Assigned task: Your answer needs to include each line of the records in which the string "that" can be found.

Data excerpts START

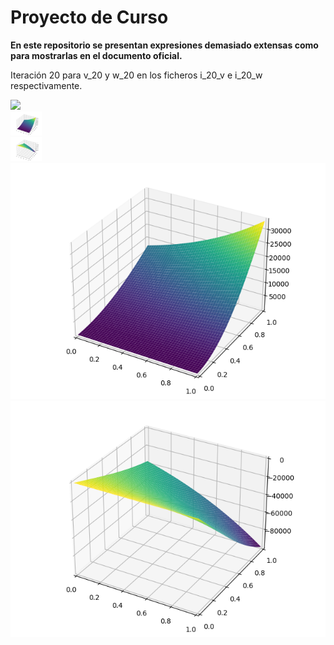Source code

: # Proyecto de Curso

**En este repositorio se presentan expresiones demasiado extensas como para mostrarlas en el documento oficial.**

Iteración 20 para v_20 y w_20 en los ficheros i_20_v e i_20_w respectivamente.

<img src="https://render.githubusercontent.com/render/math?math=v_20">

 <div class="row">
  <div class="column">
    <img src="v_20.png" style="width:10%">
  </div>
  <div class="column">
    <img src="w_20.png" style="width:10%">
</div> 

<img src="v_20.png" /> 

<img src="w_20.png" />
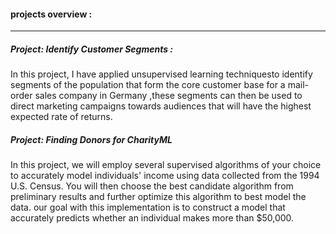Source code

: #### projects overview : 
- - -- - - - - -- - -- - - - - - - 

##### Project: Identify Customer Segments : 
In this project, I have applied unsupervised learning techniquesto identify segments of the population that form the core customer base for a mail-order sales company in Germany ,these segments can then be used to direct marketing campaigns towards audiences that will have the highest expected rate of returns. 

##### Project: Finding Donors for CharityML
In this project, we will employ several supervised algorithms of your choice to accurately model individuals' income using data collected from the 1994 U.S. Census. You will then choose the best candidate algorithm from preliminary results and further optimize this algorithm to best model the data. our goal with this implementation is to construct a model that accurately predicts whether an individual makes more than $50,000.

Data excerpts END

Solved problem:
In this project, I have applied unsupervised learning techniquesto identify segments of the population that form the core customer base for a mail-order sales company in Germany ,these segments can then be used to direct marketing campaigns towards audiences that will have the highest expected rate of returns. 
In this project, we will employ several supervised algorithms of your choice to accurately model individuals' income using data collected from the 1994 U.S. Census. You will then choose the best candidate algorithm from preliminary results and further optimize this algorithm to best model the data. our goal with this implementation is to construct a model that accurately predicts whether an individual makes more than $50,000.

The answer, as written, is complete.